Cuma beberapa orang kota yang iseng dan tak keberatan dengan sewa parkir selangit, yang mempunyai kendaraan roda empat.
Itu juga jarang dipakai. Dia juga harus ikhlas melihat mobilnya berdebu, lantaran berbulan-bulan tak digunakan dan hampir tidak ada tempat pencucian.
Kalaupun digunakan sesekali cuma untuk keluar kota. Sekali lagi ini menegaskan, kalau cuma beberapa orang yang hidup di kampung yang butuh mobil.
Jika bicara permasalahan tinggal di kota atau kampung dalam konteks Jepang, sekalipun tak ada hubungannya dengan kwalitas hidup, pendidikan atau kemakmuran.
Jalan kaki dan sepeda adalah kendaraan orang kota. Sepeda-sepeda di parkir di tempat yang dibawahnya yaitu stasiun. Semuanya hunian di Jepang memiliki standard yang sama, yakni anti gempa dan bisa mencapai stasiun paling dekat dengan jalan kaki atau sepeda.
Jumlah penduduk Tokyo Raya (Greater Tokyo) termasuk juga lokasi penyangganya seperti Chiba dan Saitama, sekitar 30 juta orang atau termasuk paling padat didunia. Tetapi masyarakat Tokyo tak pernah merasakan sesak dan bising seperti di Jakarta.
Mengapa? Karena mereka tinggal menyebar, dan lakukan perjalanan pergi dan pulang dari tempat bekerja dengan kereta api. Jaringan kereta api di Tokyo yaitu yang paling intensif di semua dunia. Kereta api mencapai setiap pojok kota.
Jadwal keberangkatan dan kehadiran hampir tidak pernah meleset, bahkan juga dalam hitungan detik sekali pun. Pemakai kereta api tak mengobrol, mereka membaca buku. Berbicara memakai handphone dihadapan orang lain, yaitu perbuatan yang termasuk sangat tak sopan.
Beberapa pekerja tak memiliki masalah jarak pada rumah dan kantor. Mereka dapat memilih untuk tinggal dimanapun, lantaran biaya transportasi diganti kantor.

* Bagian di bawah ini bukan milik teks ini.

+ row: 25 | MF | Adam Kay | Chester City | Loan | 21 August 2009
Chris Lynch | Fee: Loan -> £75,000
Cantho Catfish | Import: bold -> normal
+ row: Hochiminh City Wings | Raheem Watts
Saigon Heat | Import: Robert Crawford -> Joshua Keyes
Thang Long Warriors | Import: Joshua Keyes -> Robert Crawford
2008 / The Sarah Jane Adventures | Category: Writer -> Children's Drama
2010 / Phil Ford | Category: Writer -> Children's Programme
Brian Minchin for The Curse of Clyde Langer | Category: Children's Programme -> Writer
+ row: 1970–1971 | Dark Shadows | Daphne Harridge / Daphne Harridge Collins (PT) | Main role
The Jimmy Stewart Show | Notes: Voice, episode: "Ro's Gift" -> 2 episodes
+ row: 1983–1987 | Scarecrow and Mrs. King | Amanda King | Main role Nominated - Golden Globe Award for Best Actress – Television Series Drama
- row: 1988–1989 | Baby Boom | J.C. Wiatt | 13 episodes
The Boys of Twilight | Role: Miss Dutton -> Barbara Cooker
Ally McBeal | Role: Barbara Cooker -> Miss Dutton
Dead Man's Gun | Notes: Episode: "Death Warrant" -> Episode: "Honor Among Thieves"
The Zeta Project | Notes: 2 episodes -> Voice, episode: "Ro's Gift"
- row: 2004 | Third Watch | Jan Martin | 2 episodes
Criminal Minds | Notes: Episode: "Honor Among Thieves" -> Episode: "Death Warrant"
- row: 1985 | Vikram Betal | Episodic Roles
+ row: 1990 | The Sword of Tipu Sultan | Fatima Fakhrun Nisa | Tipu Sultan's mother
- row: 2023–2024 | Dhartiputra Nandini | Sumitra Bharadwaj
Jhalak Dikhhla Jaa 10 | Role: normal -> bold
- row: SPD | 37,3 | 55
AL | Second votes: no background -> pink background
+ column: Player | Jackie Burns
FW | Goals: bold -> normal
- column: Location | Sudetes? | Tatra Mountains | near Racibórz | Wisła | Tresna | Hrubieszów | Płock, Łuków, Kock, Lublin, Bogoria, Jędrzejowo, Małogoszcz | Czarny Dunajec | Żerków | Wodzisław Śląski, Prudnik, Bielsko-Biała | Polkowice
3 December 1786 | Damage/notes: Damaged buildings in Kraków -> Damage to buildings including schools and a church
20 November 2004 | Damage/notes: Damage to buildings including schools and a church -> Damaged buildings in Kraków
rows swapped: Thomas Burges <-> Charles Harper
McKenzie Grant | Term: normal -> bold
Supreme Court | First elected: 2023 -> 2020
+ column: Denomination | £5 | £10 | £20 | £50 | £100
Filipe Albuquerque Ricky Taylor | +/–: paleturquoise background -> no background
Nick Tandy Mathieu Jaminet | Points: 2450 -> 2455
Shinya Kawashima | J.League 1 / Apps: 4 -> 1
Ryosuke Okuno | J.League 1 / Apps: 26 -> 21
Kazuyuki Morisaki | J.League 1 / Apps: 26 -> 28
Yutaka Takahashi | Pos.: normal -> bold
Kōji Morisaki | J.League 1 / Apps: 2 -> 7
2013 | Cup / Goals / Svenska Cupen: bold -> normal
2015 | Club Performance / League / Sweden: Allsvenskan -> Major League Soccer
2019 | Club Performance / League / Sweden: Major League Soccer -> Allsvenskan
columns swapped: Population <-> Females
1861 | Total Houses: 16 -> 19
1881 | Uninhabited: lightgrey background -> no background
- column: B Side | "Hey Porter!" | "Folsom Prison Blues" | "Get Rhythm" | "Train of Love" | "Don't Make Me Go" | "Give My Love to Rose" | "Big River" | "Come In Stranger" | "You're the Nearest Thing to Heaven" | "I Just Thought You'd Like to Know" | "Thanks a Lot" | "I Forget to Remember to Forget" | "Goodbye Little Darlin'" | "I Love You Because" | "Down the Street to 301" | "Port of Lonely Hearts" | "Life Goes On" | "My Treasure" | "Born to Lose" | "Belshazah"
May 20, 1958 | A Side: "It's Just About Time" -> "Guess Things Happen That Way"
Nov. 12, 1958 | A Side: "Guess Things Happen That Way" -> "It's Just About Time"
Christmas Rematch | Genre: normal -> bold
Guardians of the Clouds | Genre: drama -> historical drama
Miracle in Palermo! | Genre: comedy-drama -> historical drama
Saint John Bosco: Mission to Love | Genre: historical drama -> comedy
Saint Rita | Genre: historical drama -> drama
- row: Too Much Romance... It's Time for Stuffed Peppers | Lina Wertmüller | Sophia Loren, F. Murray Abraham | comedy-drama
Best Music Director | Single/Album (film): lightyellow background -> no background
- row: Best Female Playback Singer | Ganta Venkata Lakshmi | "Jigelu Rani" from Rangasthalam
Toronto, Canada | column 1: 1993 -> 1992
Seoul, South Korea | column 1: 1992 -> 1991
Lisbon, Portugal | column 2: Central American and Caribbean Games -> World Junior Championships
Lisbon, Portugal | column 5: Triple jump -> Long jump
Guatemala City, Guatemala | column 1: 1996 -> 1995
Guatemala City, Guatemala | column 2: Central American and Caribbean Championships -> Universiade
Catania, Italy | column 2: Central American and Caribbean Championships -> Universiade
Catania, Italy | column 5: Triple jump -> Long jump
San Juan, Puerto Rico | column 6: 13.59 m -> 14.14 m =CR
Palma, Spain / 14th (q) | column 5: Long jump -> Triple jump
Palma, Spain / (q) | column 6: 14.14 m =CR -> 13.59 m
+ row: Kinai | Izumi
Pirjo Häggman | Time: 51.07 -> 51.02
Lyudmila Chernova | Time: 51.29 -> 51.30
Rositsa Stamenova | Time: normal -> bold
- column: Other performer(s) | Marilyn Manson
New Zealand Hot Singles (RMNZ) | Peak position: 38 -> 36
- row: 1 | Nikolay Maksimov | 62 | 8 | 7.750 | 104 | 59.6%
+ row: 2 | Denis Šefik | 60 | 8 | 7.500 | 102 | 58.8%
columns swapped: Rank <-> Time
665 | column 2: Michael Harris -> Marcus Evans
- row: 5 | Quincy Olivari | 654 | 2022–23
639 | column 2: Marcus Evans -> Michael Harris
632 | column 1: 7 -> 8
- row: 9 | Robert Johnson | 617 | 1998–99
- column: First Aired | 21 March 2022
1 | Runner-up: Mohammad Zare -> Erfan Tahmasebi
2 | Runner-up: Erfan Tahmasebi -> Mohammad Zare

Pemerintah menggerakkan strategi sedemikian rupa hingga semuanya diarahkan memakai kereta api dan bukanlah bus kota terlebih kendaraan pribadi.
Perlu dicatat kalau kiat itu di desain dengan cara detil oleh kampus setempat dan pemerintah cuma tinggal mengimplementasikan. Suatu langkah yang simpel tetapi butuh manusia berkualitas untuk mewujudkannya.
Beberapa orang yang tinggal di kampung terutama petani, sudah pasti butuh kendaraan roda empat, karena mereka petani jadi butuh membawa logistik untuk keperluan bertanam. Mereka memakai kendaraan bak terbuka. Untuk kebutuhan pribadi yang berbentuk sosial, umumnya mereka memakai mobil yang lebih bersih.
Mereka yg tidak mengalami invasi Jepang mendekati Perang Dunia Kedua, mau tidak mau harus mengaku kehebatan kolonialisme masa moderen ini. Jepang berhasil menginvasi Indonesia, dengan membuat keadaan yang bertolak belakang dengan negaranya.
Industri otomotif Jepang dengan cara brilian melancarkan kiat pas pada market share yang luar biasa besar, tetapi mempunyai keterbatasan intelektual.
Jadi kita dapat membayangkan muka keheranan seorang petani lobak di Gifu, apabila tahu bila kendaraan SUV-nya itu bila di Indonesia diposisikan sebagai lambang status eksekutif sukses yang penuh gaya.